A brand new, state-of-the-art performing arts facility was planned for the Regis Jesuit High School campus in Aurora, Colorado. The campus and school, known for its community, wanted a new building that acknowledged their culture as well as worked with the existing architecture. The architect, Larson Incitti, understood these dynamics and designed a contemporary yet classic structure for the new Performing Arts Center and Student Commons Building. The overall building, which embraced community and student interaction, encompassed high design yet natural elements with a natural flow of student movement and interaction through wide corridors and gathering spaces . Regis High School worked with Larson Incitti to choose the finishes for their new Performing Arts Center. The owner desired a low maintenance yet natural looking floor for the main lobby and corridor. They also desired a finish that could withstand daily foot traffic and have a low lifecycle cost.

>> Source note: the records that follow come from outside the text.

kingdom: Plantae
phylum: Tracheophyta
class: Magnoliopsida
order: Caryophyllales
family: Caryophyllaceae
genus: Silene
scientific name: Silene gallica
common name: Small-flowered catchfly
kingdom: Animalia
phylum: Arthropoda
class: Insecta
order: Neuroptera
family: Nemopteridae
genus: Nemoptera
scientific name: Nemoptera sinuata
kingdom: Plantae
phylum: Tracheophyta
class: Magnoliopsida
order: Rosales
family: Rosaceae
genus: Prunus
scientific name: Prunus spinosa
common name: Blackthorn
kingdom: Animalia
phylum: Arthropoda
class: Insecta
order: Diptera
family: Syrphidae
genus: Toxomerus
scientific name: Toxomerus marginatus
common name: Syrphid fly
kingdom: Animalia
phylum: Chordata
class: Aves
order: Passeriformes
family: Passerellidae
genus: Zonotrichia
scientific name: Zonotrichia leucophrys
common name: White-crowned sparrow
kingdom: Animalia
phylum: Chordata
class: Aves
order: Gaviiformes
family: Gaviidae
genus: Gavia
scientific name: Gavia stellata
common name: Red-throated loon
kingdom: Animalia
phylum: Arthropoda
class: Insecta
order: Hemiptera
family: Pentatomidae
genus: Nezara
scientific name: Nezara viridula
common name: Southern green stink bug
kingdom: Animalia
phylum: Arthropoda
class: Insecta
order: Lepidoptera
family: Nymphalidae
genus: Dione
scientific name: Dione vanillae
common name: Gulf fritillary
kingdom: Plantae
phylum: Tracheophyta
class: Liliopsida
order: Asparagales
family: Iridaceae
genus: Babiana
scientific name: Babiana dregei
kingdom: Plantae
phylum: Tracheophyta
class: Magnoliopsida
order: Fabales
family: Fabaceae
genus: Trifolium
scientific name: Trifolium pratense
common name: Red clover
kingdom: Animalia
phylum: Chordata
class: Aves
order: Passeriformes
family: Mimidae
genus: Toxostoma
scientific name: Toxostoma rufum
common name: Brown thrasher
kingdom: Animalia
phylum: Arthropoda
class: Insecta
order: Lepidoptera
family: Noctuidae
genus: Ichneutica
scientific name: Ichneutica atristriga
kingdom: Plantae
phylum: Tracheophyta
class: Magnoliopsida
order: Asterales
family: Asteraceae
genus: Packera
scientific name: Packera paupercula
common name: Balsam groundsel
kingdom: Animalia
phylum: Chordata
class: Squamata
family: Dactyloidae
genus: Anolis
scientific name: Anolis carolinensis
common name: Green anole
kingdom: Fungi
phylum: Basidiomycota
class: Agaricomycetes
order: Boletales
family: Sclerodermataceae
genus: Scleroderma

The design team, owners, and maintenance staff came to Colorado Hardscapes’ Design Center one day to determine the best floor for their new performing arts and student commons building at Regis Jesuit High School. They knew they wanted concrete, but were not sure about the maintenance nor the final aesthetic possibilities. After perusing an assortment of integral color, overlays, stains and dye options, they saw a picture of a project Colorado Hardscapes previously completed at the Colorado Mountain College in Breckenridge, Colorado, and decided it was exactly what they wanted. The chosen floor finish was a polished and stained concrete floor, while leaving some accent areas uncolored. The finish gave a natural yet upgraded appeal. Using Bomanite reactive stains, the slight variation in the colors helped give the organic tones the design team wanted. By leaving some areas un-stained, it helped save on overall cost as well as create a third color to the palette. Colorado Hardscapes stained the bands Bomanite Ebony and the colored fields Bomanite Auburn. By using decorative scoring, the design added some aesthetics while creating separations for the different colors. The joints were caulked to add to the ease of cleaning and maintenance.
Before any construction occurred, Colorado Hardscapes met with the general contractor for a pre-construction meeting to go over sequencing, staging, floor placement, Colorado Hardscapes’ process and protection. By communicating early on, expectations and needs from each party were established and planned for. The concrete contractor who placed the floor understood what Colorado Hardscapes needed in the finished floor in order to achieve the specified finish.
Basing decisions off of small samples and photographs for stained concrete floors can only get the team so far, so Colorado Hardscapes recommended and installed a mock-up section on-site for pre-approval of the floor prior to the official installation. The mock-up went in a room that would later receive carpeting, but was adjacent to the work during the polishing and staining process for reference. Because of the reactive nature of the stains, the team wanted to ensure the reaction of the stains to the concrete slab placed in the building still gave them the aesthetics they desired, the mock-up was an important step. Reactive stains, because they create a chemical reaction with the concrete itself, need to be neutralized before continuing the process. This is an important step that may add time to a topically colored floor that needs to be accounted for early on. Dyes don’t typically need to be neutralized, but reactive stains do.
The polishing process opened up the floor through grinding with a series of diamond grinding pads from Rocket Supply. Within the process, Bomanite hardener, densifier and VitraFinish were applied along with the stain. The finished product resulted in a highly reflective and abrasion resistant floor.
The floors that received the polished and stained finishes were the lower level student commons and the stairs going up to the performing arts center. The tones of the stains coordinated well with the overall design. Using the natural palette of Bomanite stains, the floor gives a warm and Colorado feel to the design of the building. The Bomanite polishing process provides for a low maintenance floor with a low lifecycle cost and durability to withstand the daily student foot traffic. By communication early on and throughout the entire process, the stained and polished floors met the expectations of the owner, general contractor, architect and the polishing contractor.